Data supplied -
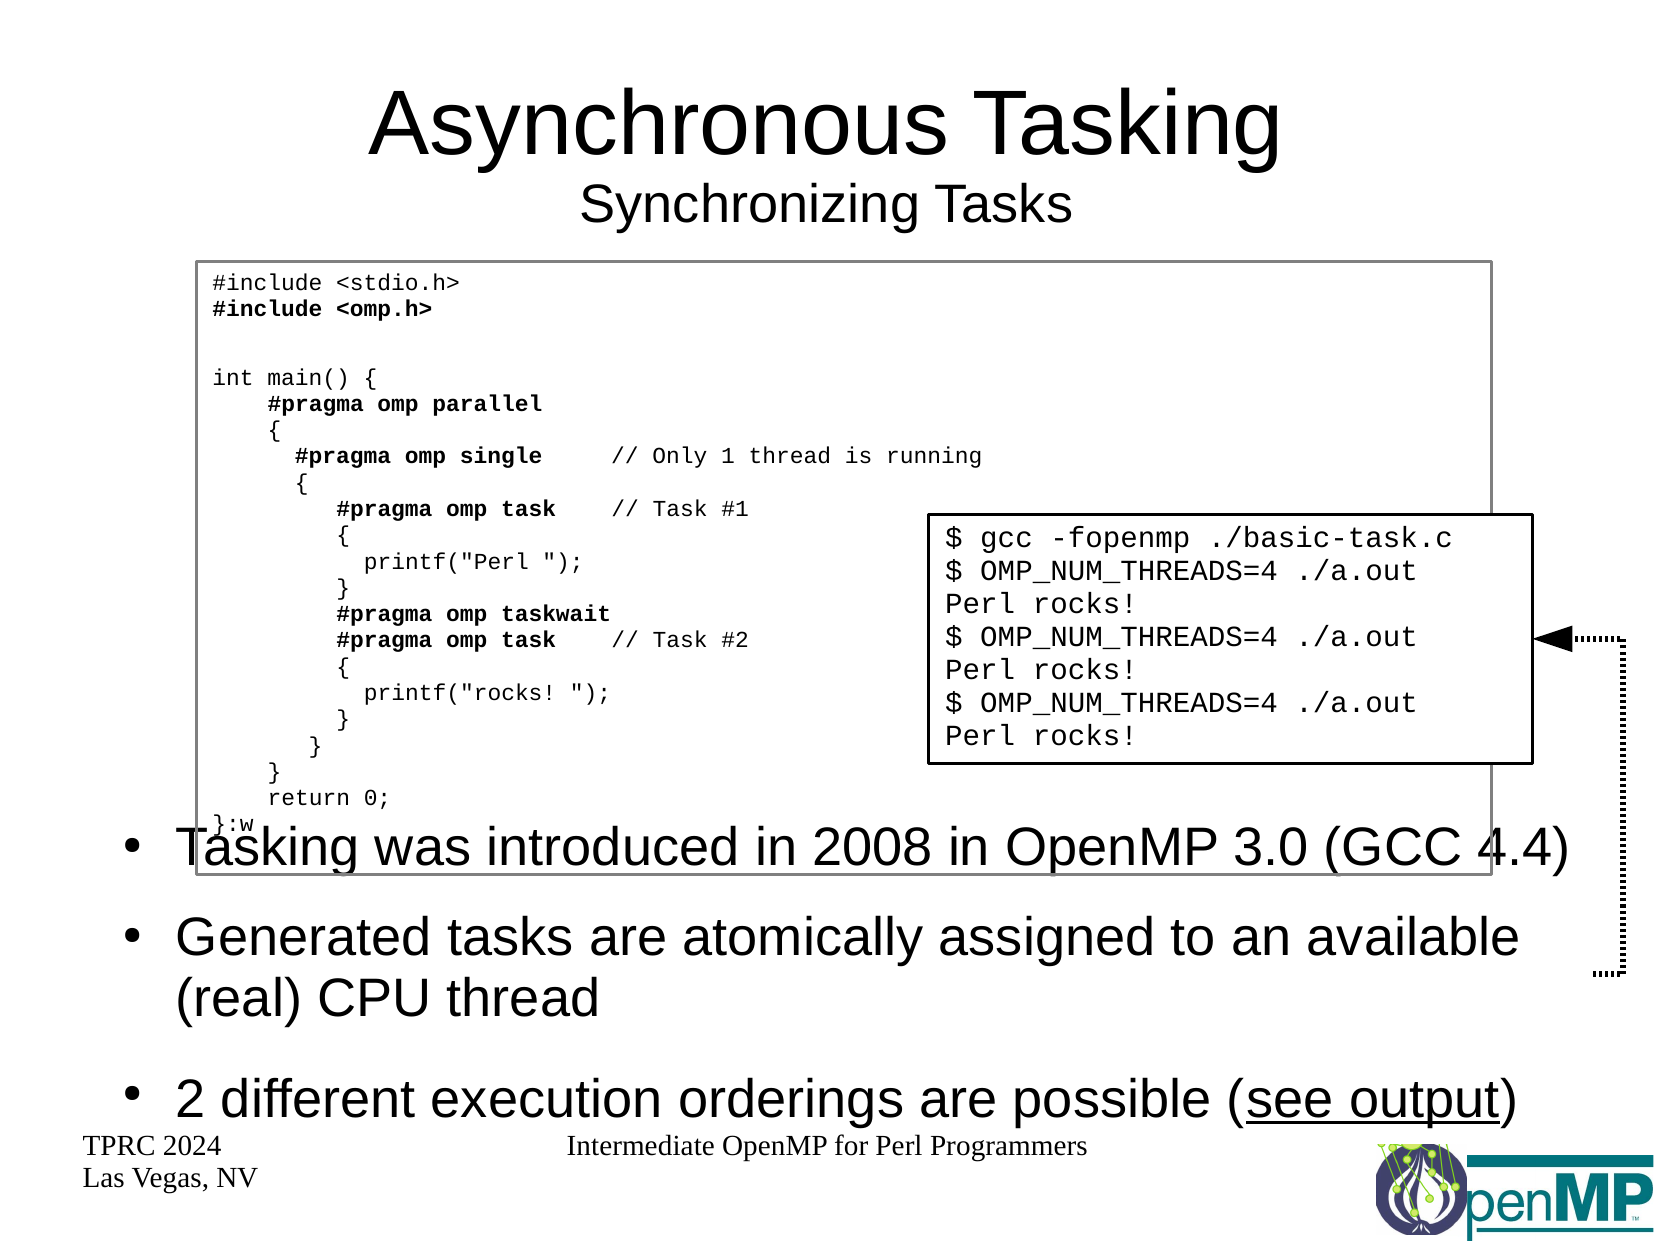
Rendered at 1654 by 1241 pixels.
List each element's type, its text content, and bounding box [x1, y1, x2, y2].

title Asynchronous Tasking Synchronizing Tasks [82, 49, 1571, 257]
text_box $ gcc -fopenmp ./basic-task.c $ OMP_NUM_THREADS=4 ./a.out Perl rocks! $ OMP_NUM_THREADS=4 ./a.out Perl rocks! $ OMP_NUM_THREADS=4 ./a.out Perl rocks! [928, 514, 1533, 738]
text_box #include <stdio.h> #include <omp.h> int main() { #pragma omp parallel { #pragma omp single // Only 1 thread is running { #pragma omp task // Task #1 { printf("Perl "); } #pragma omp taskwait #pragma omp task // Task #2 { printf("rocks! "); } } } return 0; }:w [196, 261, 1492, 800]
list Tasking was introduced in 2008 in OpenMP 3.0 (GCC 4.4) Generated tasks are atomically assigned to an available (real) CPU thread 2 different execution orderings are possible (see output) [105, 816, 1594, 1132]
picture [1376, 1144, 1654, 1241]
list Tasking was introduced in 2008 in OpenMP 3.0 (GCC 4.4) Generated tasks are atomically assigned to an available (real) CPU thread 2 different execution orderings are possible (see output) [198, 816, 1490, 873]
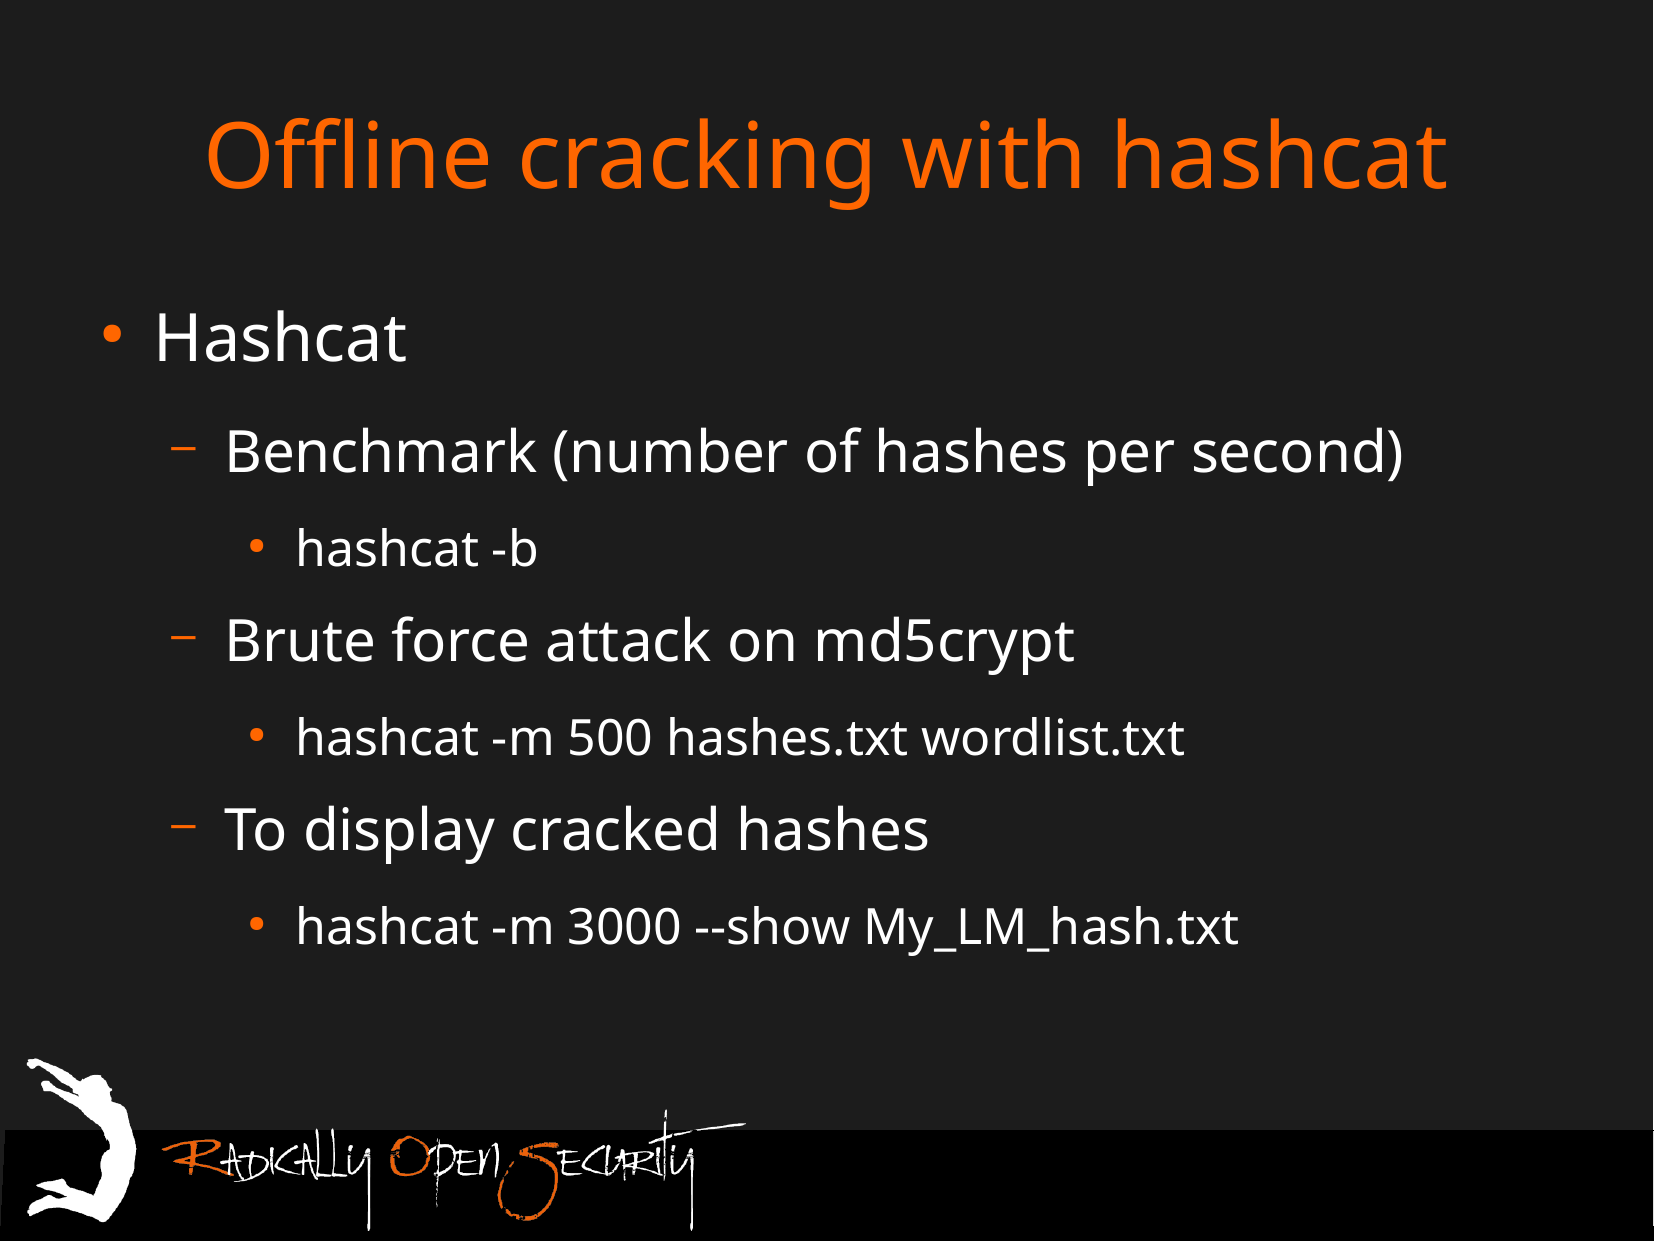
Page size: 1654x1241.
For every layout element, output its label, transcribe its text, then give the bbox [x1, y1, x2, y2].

...

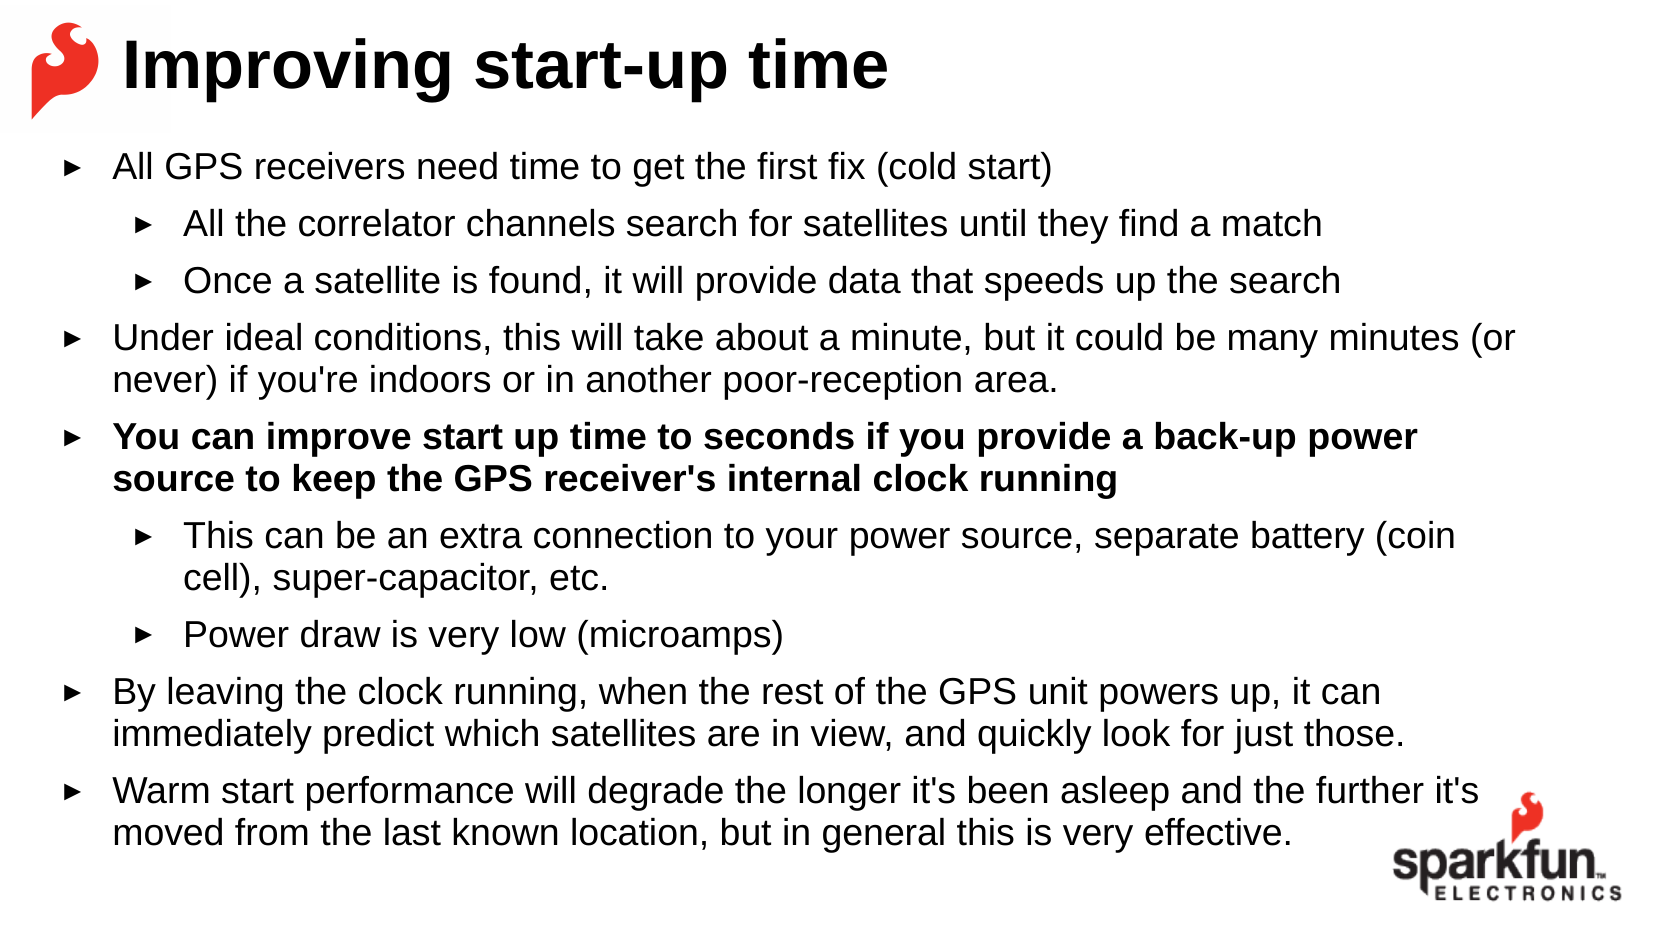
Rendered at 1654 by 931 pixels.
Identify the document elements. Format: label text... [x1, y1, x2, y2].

To be done - Express the lines running from the line with "Page size: 1654x1241." to the line with "For every layout", both included, as a numbered list, omitting any blank lines.

Solved exercise -
1. Page size: 1654x1241.
2. For every layout element, output its label, transcribe its text, then give the bbox [x1, y1, x2, y2].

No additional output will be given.